• _TASK OBJECTIVE_
A full, word-for-word copy of the listing below is needed; leave the images out of it.

• _DATA PROVIDED_
* * *

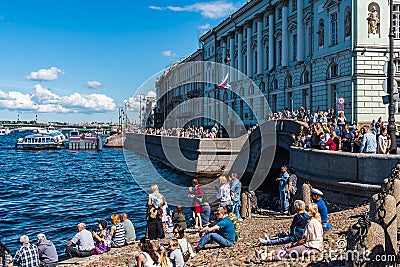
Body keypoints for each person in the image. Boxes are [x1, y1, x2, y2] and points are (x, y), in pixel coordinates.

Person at [257, 203, 323, 262]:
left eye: (307, 210)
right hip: (316, 246)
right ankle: (267, 254)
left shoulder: (311, 223)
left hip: (312, 247)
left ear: (311, 212)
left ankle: (267, 258)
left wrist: (293, 244)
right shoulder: (317, 221)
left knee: (288, 251)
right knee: (286, 247)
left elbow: (304, 240)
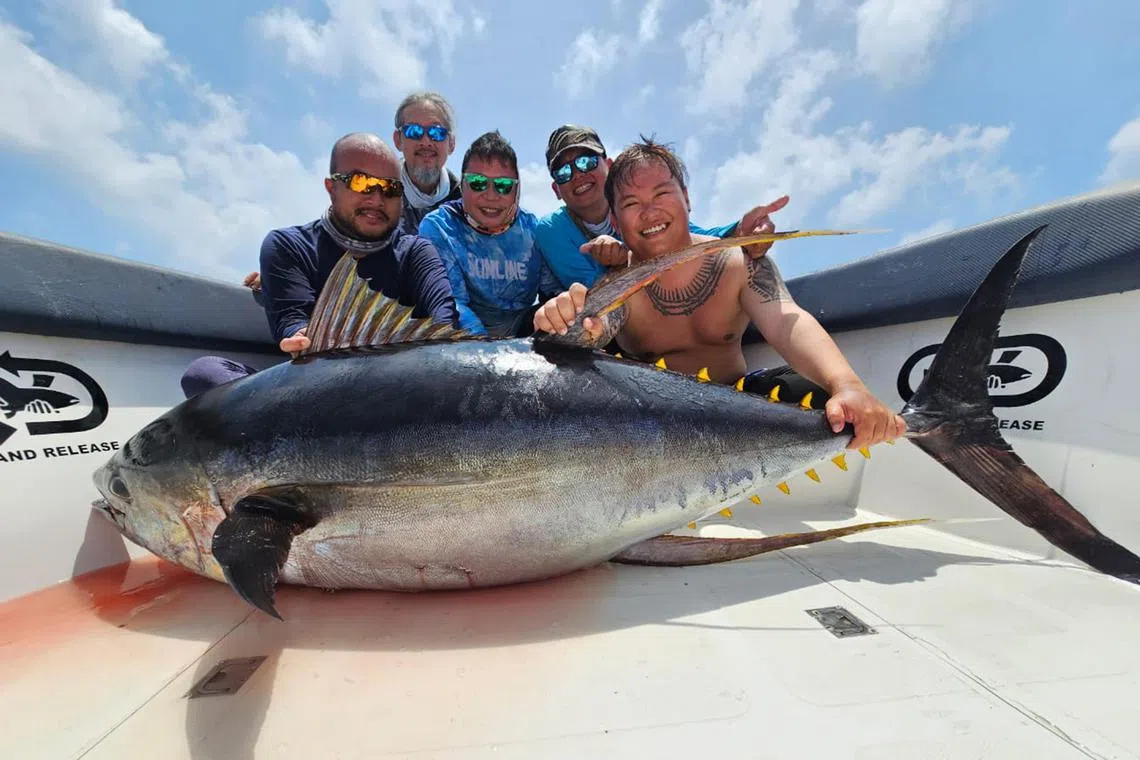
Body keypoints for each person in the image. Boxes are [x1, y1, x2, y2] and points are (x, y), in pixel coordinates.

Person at [532, 136, 904, 449]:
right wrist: (566, 319)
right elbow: (595, 327)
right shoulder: (618, 283)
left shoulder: (739, 262)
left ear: (687, 198)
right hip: (657, 426)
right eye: (631, 204)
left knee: (827, 402)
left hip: (739, 403)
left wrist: (848, 385)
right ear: (614, 220)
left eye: (662, 194)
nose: (649, 212)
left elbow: (786, 321)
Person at [180, 132, 459, 398]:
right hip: (315, 392)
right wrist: (300, 338)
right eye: (360, 182)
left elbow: (444, 320)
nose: (376, 198)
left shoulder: (416, 250)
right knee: (204, 374)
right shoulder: (287, 245)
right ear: (331, 187)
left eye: (390, 188)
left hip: (404, 389)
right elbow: (292, 321)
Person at [535, 124, 791, 292]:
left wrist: (741, 232)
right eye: (564, 171)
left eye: (586, 161)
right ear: (556, 189)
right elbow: (598, 296)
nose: (578, 174)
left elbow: (690, 239)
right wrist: (617, 264)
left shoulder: (642, 211)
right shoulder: (549, 231)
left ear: (609, 165)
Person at [417, 130, 559, 338]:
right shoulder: (438, 228)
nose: (491, 196)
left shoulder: (534, 230)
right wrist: (484, 353)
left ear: (517, 190)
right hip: (460, 338)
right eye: (478, 183)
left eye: (503, 186)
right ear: (462, 186)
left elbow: (553, 295)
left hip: (522, 332)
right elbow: (451, 304)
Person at [392, 91, 462, 232]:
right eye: (413, 131)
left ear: (452, 144)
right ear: (398, 140)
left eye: (436, 132)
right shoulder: (379, 193)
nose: (425, 141)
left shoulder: (467, 202)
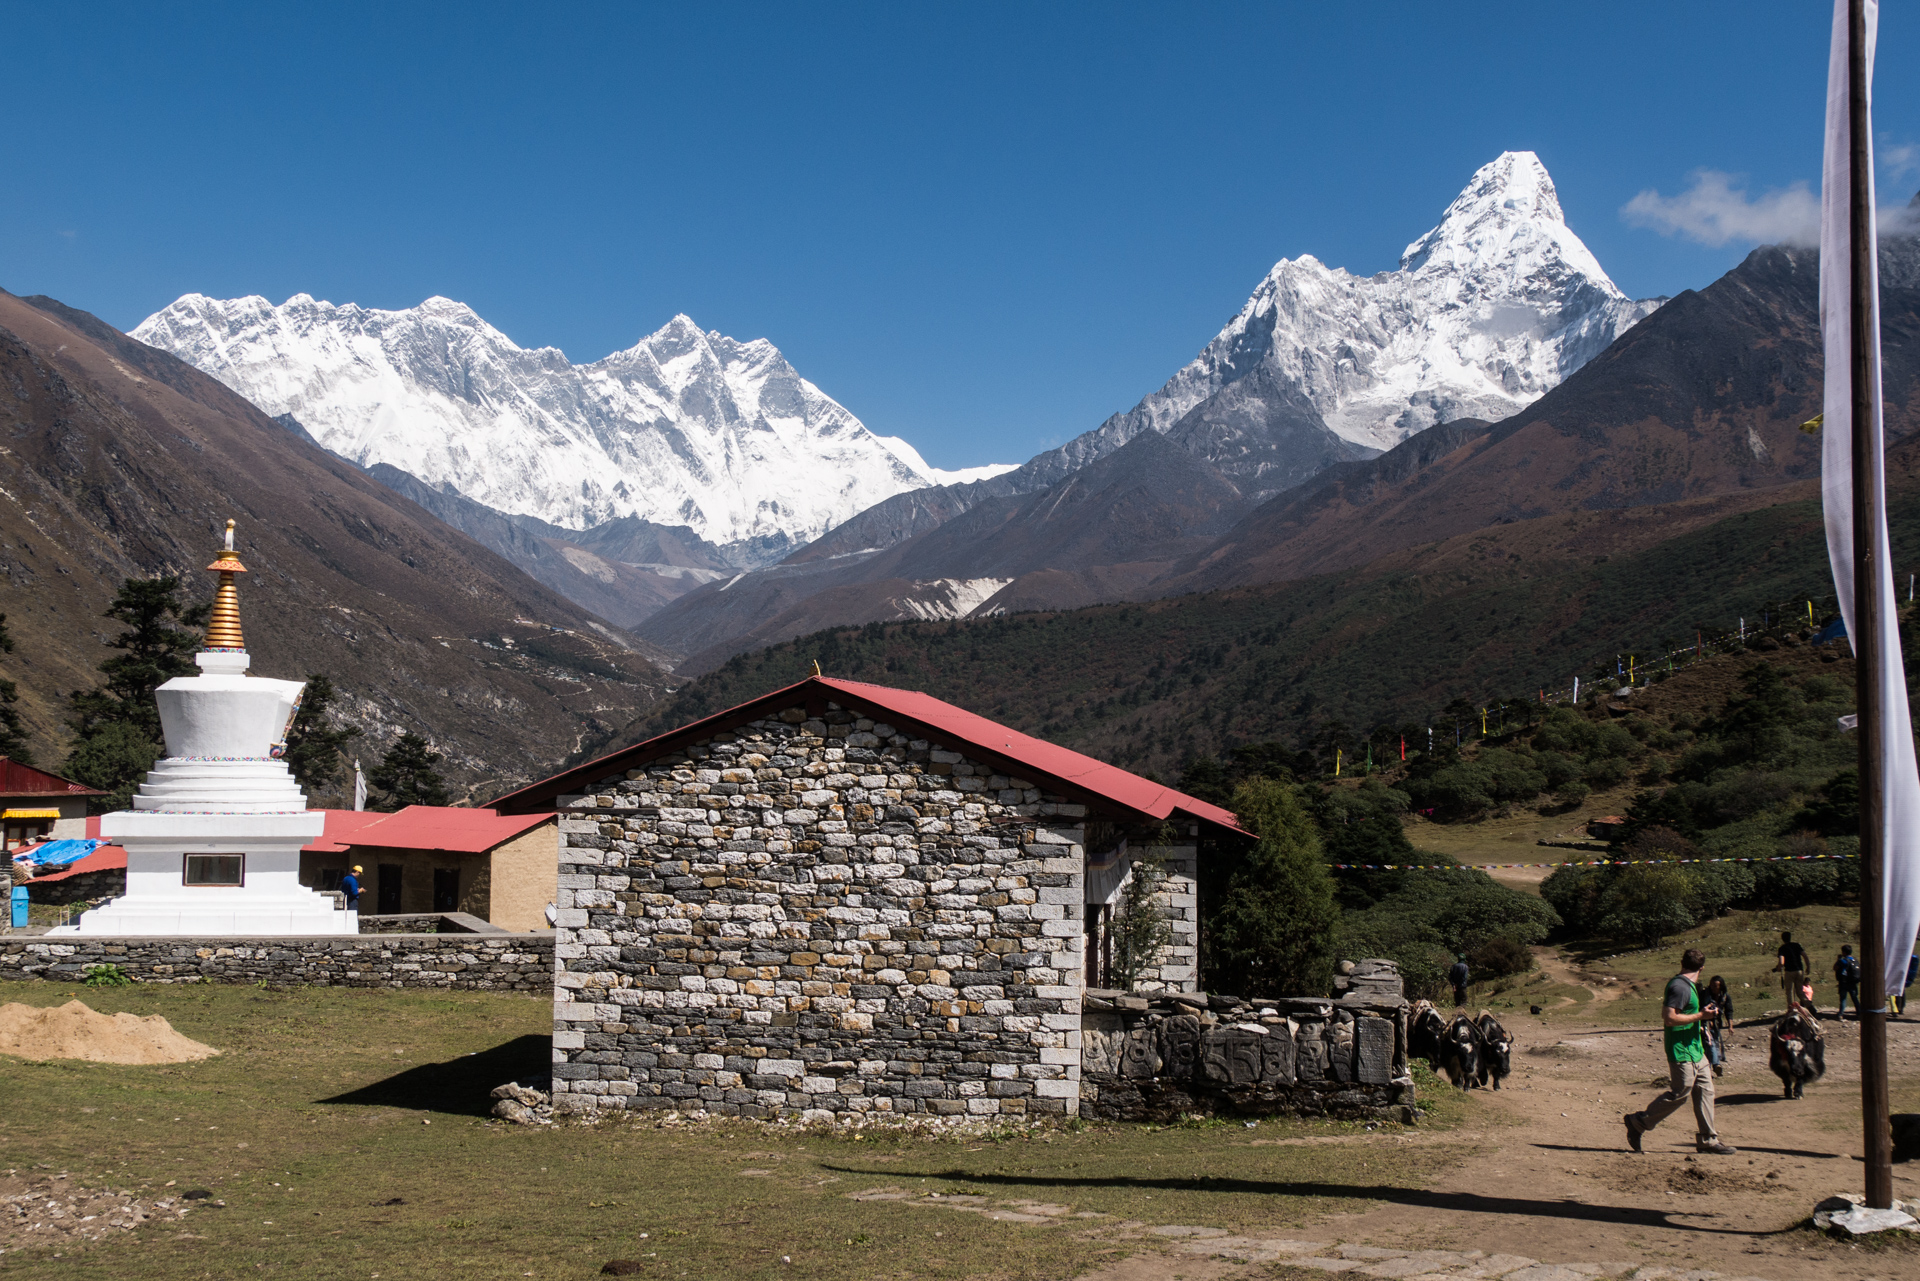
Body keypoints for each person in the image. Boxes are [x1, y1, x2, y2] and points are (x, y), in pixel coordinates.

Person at [1624, 947, 1737, 1156]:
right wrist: (1701, 1016)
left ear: (1681, 962)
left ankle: (1708, 1141)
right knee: (1680, 1093)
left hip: (1695, 1050)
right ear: (1702, 968)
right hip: (1681, 1050)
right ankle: (1638, 1122)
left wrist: (1704, 1016)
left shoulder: (1690, 986)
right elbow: (1669, 1018)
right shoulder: (1680, 987)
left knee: (1705, 1091)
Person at [1773, 931, 1809, 1012]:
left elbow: (1782, 962)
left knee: (1789, 992)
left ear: (1782, 939)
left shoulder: (1782, 948)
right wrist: (1808, 967)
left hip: (1789, 971)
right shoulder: (1797, 945)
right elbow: (1805, 956)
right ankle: (1810, 1006)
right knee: (1800, 991)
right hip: (1799, 970)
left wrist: (1778, 968)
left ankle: (1792, 1010)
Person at [1832, 946, 1861, 1020]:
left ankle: (1840, 1014)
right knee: (1855, 998)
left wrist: (1838, 959)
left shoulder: (1843, 961)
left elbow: (1835, 968)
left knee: (1843, 999)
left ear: (1843, 952)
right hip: (1853, 982)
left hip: (1844, 982)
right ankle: (1859, 1013)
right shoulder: (1855, 960)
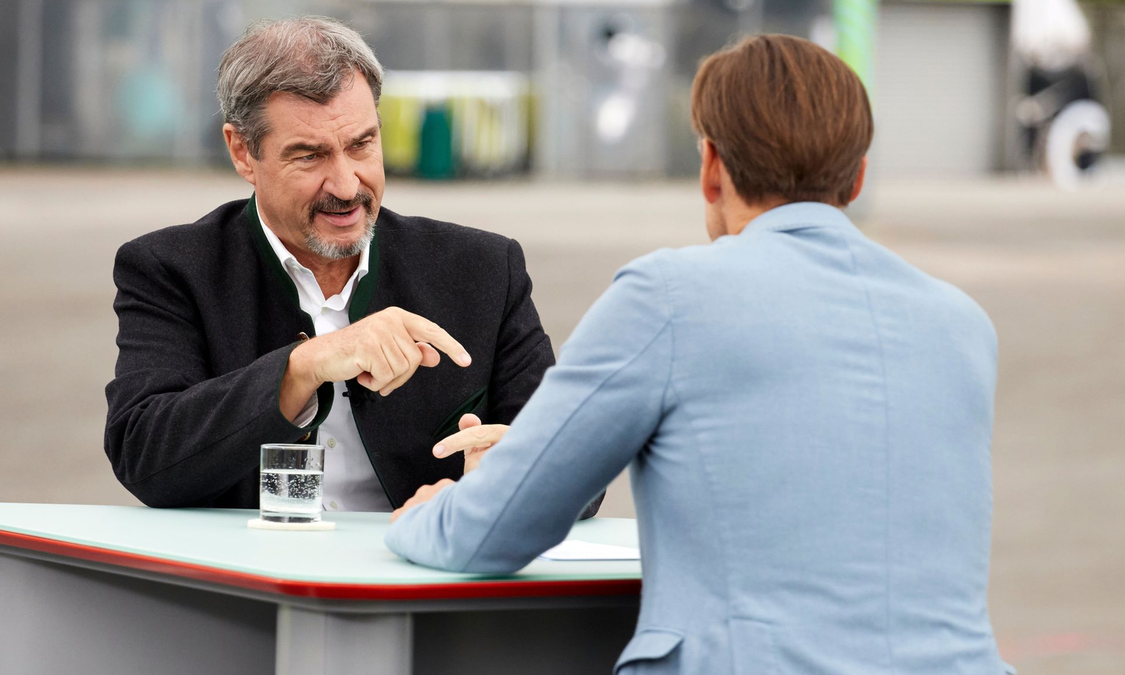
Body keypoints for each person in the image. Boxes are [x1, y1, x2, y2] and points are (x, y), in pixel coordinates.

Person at [386, 35, 1014, 675]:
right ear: (856, 177)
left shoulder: (668, 299)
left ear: (712, 167)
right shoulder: (962, 324)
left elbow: (498, 528)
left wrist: (427, 515)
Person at [104, 16, 603, 516]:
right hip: (249, 582)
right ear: (243, 152)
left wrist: (512, 481)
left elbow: (581, 470)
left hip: (422, 579)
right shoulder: (170, 268)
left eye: (362, 144)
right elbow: (145, 457)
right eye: (309, 156)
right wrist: (303, 368)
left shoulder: (483, 269)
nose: (346, 186)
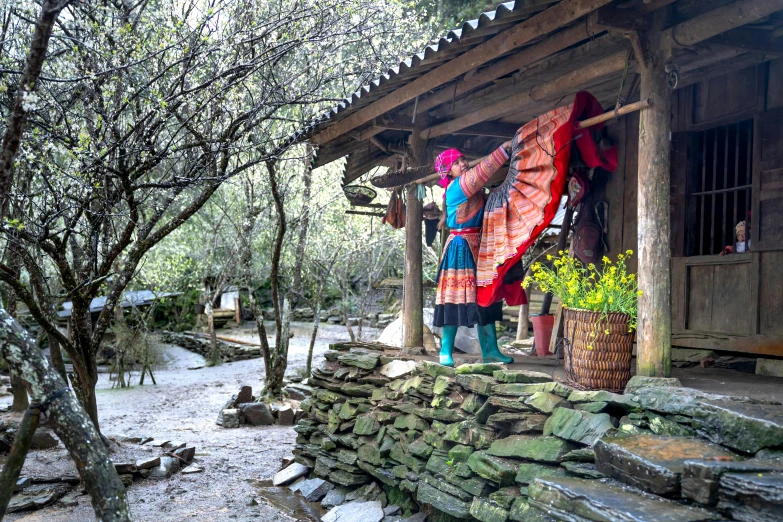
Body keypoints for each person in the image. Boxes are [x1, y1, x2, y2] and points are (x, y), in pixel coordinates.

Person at [433, 144, 514, 367]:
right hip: (459, 247)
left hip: (479, 245)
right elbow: (484, 169)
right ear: (448, 171)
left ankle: (491, 350)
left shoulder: (474, 189)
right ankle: (445, 350)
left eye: (463, 160)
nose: (463, 164)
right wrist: (504, 149)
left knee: (487, 296)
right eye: (456, 163)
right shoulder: (457, 187)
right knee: (455, 297)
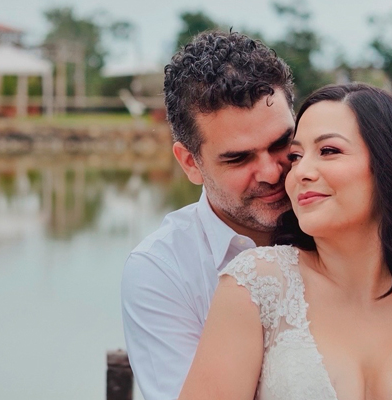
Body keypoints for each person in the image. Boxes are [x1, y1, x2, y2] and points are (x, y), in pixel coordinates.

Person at [178, 83, 392, 400]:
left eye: (329, 150)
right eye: (296, 156)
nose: (300, 172)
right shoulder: (255, 286)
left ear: (390, 166)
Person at [121, 30, 295, 400]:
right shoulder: (162, 269)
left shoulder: (354, 225)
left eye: (282, 143)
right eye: (239, 158)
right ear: (190, 163)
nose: (271, 173)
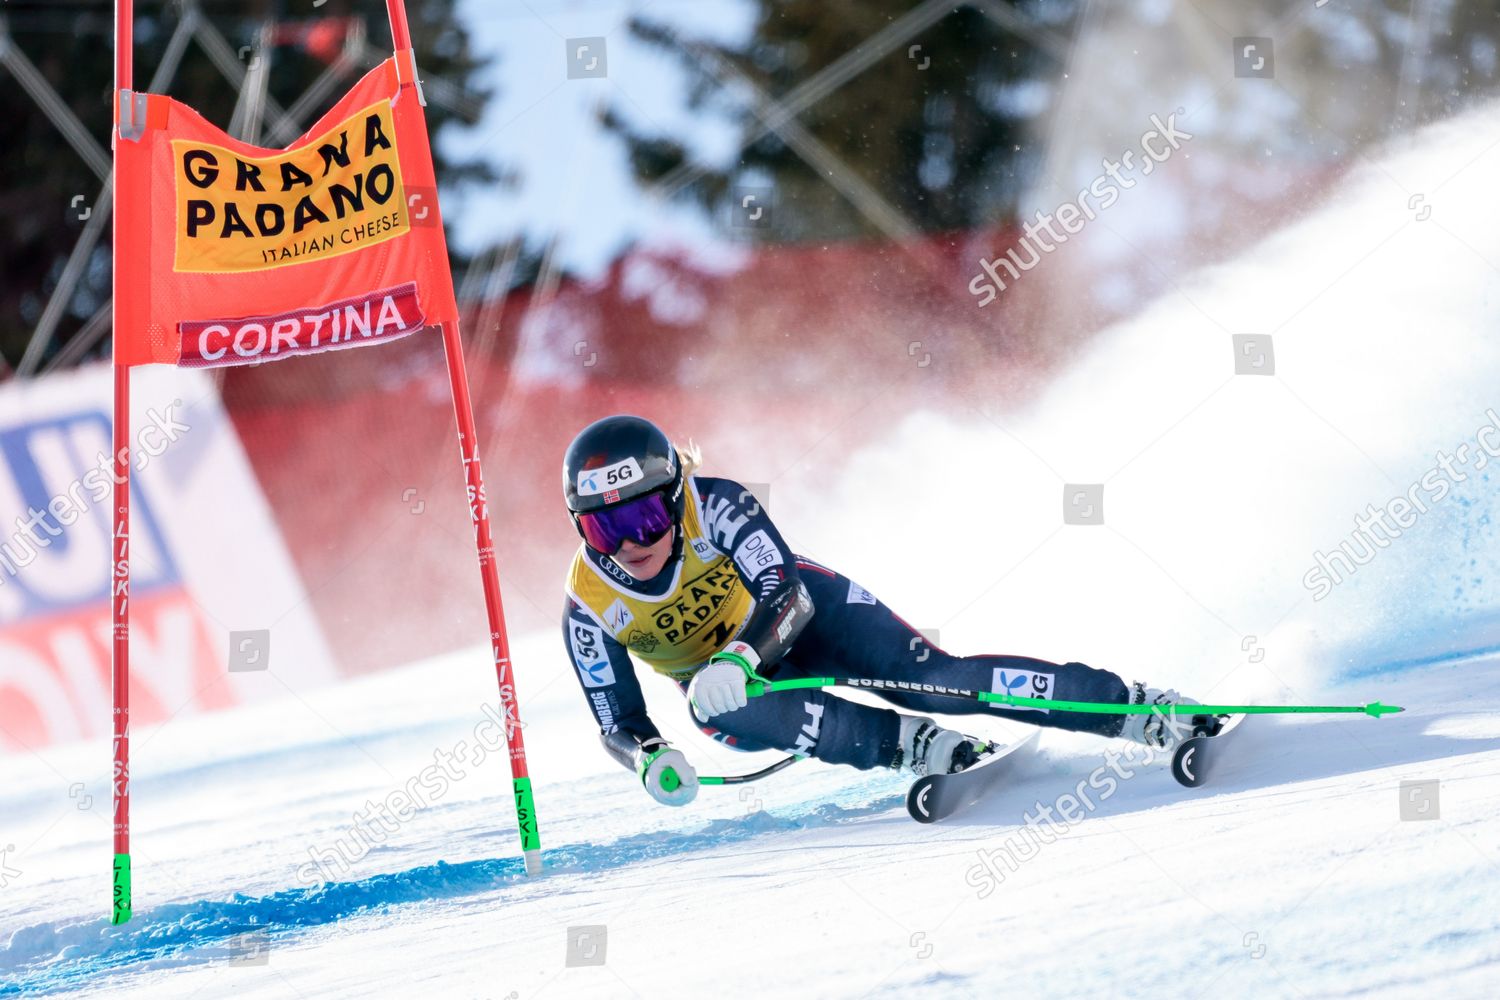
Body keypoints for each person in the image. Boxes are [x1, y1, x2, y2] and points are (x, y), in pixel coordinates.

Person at [560, 414, 1204, 807]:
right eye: (603, 529)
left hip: (805, 618)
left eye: (644, 518)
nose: (631, 544)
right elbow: (618, 720)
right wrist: (650, 757)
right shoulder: (589, 605)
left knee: (935, 682)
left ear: (676, 497)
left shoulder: (719, 504)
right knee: (714, 705)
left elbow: (787, 593)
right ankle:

* * *

• _TASK RESPONSE_
Body keypoints for each person in the image. Boxes are [x1, y1, x2, y2] and points are (x, y), in pixel coordinates.

Person at [257, 203, 323, 262]:
left eye: (307, 210)
right hip: (316, 246)
right ankle: (267, 254)
left shoulder: (311, 223)
left hip: (312, 247)
left ear: (311, 212)
left ankle: (267, 258)
left wrist: (293, 244)
right shoulder: (317, 221)
left knee: (288, 251)
right knee: (286, 247)
left elbow: (304, 240)
Body keypoints for each person in the image. Boxes are [x1, y1, x2, y2] and points are (x, y), in pixel coordinates.

Person at [532, 136, 904, 449]:
right wrist: (566, 319)
right elbow: (595, 327)
right shoulder: (618, 283)
left shoulder: (739, 262)
left ear: (687, 198)
right hip: (657, 426)
right eye: (631, 204)
left knee: (827, 402)
left hip: (739, 403)
left wrist: (848, 385)
right ear: (614, 220)
left eye: (662, 194)
nose: (649, 212)
left elbow: (786, 321)
Person at [180, 132, 459, 398]:
right hip: (315, 392)
right wrist: (300, 338)
right eye: (360, 182)
left elbow: (444, 320)
nose: (376, 198)
left shoulder: (416, 250)
right knee: (204, 374)
right shoulder: (287, 245)
right ear: (331, 187)
left eye: (390, 188)
left hip: (404, 389)
right elbow: (292, 321)
Person at [535, 124, 791, 292]:
left wrist: (741, 232)
right eye: (564, 171)
left eye: (586, 161)
right ear: (556, 189)
right elbow: (598, 296)
nose: (578, 174)
left elbow: (690, 239)
right wrist: (617, 264)
left shoulder: (642, 211)
right shoulder: (549, 231)
left ear: (609, 165)
Person at [417, 130, 559, 338]:
right shoulder: (438, 228)
nose: (491, 196)
left shoulder: (534, 230)
right wrist: (484, 353)
left ear: (517, 190)
right hip: (460, 338)
right eye: (478, 183)
left eye: (503, 186)
right ear: (462, 186)
left elbow: (553, 295)
left hip: (522, 332)
right elbow: (451, 304)
Person at [392, 91, 462, 232]:
right eye: (413, 131)
left ear: (452, 144)
right ear: (398, 140)
left eye: (436, 132)
right shoulder: (379, 193)
nose: (425, 141)
left shoulder: (467, 202)
Body keypoints for each person in the image. Boxes are [x1, y1, x2, y2] and points are (x, y), in pixel coordinates.

Person at [1624, 947, 1737, 1156]:
right wrist: (1701, 1016)
left ear: (1681, 962)
left ankle: (1708, 1141)
right knee: (1680, 1093)
left hip: (1695, 1050)
right ear: (1702, 968)
right hip: (1681, 1050)
right ankle: (1638, 1122)
left wrist: (1704, 1016)
left shoulder: (1690, 986)
right elbow: (1669, 1018)
right shoulder: (1680, 987)
left knee: (1705, 1091)
Person at [1773, 931, 1809, 1012]:
left elbow: (1782, 962)
left knee: (1789, 992)
left ear: (1782, 939)
left shoulder: (1782, 948)
right wrist: (1808, 967)
left hip: (1789, 971)
right shoulder: (1797, 945)
right elbow: (1805, 956)
right ankle: (1810, 1006)
right knee: (1800, 991)
right hip: (1799, 970)
left wrist: (1778, 968)
left ankle: (1792, 1010)
Person at [1832, 946, 1861, 1020]:
left ankle: (1840, 1014)
right knee: (1855, 998)
left wrist: (1838, 959)
left shoulder: (1843, 961)
left elbow: (1835, 968)
left knee: (1843, 999)
left ear: (1843, 952)
right hip: (1853, 982)
left hip: (1844, 982)
right ankle: (1859, 1013)
right shoulder: (1855, 960)
Body keypoints for each person in the image. Boxes are [x1, y1, x2, y2] and points are (x, y), in pixel coordinates.

Person at [386, 35, 1014, 675]:
right ear: (856, 177)
left shoulder: (668, 299)
left ear: (712, 167)
right shoulder: (962, 324)
left elbow: (498, 528)
left wrist: (427, 515)
Person at [104, 16, 603, 516]:
right hip: (249, 582)
right ear: (243, 152)
left wrist: (512, 481)
left elbow: (581, 470)
left hip: (422, 579)
right shoulder: (170, 268)
left eye: (362, 144)
right elbow: (145, 457)
right eye: (309, 156)
right wrist: (303, 368)
left shoulder: (483, 269)
nose: (346, 186)
Body keypoints for each person in the image. Boxes are [x1, y1, x2, y2] and points are (x, y), in pixel coordinates.

Person at [433, 144, 514, 367]:
right hip: (459, 247)
left hip: (479, 245)
right elbow: (484, 169)
right ear: (448, 171)
left ankle: (491, 350)
left shoulder: (474, 189)
right ankle: (445, 350)
left eye: (463, 160)
nose: (463, 164)
right wrist: (504, 149)
left knee: (487, 296)
right eye: (456, 163)
right shoulder: (457, 187)
right knee: (455, 297)
Body keypoints for each person in the image. Boxes are [x1, y1, x2, y2] and points are (x, y), in pixel coordinates.

Person at [178, 83, 392, 400]:
left eye: (329, 150)
right eye: (296, 156)
nose: (300, 172)
right shoulder: (255, 286)
left ear: (390, 166)
Person at [121, 30, 295, 400]:
right shoulder: (162, 269)
left shoulder: (354, 225)
left eye: (282, 143)
right eye: (239, 158)
right ear: (190, 163)
nose: (271, 173)
Body keypoints for each person in the image. Boxes are [x1, y1, x2, y2] and points are (x, y), in pixel coordinates.

Person at [560, 414, 1204, 807]:
right eye: (603, 529)
left hip: (805, 618)
left eye: (644, 518)
nose: (631, 544)
right elbow: (618, 720)
right wrist: (650, 757)
right shoulder: (589, 605)
left knee: (935, 682)
left ear: (676, 497)
left shoulder: (719, 504)
right knee: (714, 705)
left elbow: (787, 593)
right ankle:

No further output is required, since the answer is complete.